Dataset excerpt
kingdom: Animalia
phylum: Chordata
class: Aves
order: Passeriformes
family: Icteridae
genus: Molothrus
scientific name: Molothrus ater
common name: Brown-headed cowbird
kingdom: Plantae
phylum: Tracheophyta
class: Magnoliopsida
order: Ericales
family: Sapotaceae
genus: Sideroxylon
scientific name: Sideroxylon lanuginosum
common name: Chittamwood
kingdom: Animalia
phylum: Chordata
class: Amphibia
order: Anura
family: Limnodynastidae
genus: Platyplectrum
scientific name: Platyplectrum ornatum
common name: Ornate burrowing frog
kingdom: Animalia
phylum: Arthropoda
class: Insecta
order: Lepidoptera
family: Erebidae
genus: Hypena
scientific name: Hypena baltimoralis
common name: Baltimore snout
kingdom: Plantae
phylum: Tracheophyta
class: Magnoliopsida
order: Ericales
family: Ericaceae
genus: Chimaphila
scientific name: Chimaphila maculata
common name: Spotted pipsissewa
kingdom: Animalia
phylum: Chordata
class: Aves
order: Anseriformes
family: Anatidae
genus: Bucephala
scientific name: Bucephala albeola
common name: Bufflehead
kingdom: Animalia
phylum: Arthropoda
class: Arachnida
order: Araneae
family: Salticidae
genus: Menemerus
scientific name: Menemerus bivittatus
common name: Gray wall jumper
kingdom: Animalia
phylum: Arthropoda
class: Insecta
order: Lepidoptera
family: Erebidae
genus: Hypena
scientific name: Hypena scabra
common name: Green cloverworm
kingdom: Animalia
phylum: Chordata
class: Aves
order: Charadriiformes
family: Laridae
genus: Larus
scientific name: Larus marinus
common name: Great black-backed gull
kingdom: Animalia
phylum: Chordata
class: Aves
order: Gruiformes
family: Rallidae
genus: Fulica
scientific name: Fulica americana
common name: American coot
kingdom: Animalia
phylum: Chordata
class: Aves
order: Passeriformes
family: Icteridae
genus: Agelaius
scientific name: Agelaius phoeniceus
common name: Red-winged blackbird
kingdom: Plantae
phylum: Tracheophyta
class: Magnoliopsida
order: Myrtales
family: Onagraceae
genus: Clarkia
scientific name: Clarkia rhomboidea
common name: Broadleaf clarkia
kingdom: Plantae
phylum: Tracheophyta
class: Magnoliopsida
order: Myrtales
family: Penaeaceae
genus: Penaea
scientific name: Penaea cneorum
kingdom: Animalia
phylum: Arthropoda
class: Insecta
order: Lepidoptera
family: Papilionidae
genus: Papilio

## WHAT TO WORK ON
Reproduce word for word the lines from the one containing "scientific name: Hypena scabra" through the end of the rows, including both ends.

## WRITTEN RESPONSE
scientific name: Hypena scabra
common name: Green cloverworm
kingdom: Animalia
phylum: Chordata
class: Aves
order: Charadriiformes
family: Laridae
genus: Larus
scientific name: Larus marinus
common name: Great black-backed gull
kingdom: Animalia
phylum: Chordata
class: Aves
order: Gruiformes
family: Rallidae
genus: Fulica
scientific name: Fulica americana
common name: American coot
kingdom: Animalia
phylum: Chordata
class: Aves
order: Passeriformes
family: Icteridae
genus: Agelaius
scientific name: Agelaius phoeniceus
common name: Red-winged blackbird
kingdom: Plantae
phylum: Tracheophyta
class: Magnoliopsida
order: Myrtales
family: Onagraceae
genus: Clarkia
scientific name: Clarkia rhomboidea
common name: Broadleaf clarkia
kingdom: Plantae
phylum: Tracheophyta
class: Magnoliopsida
order: Myrtales
family: Penaeaceae
genus: Penaea
scientific name: Penaea cneorum
kingdom: Animalia
phylum: Arthropoda
class: Insecta
order: Lepidoptera
family: Papilionidae
genus: Papilio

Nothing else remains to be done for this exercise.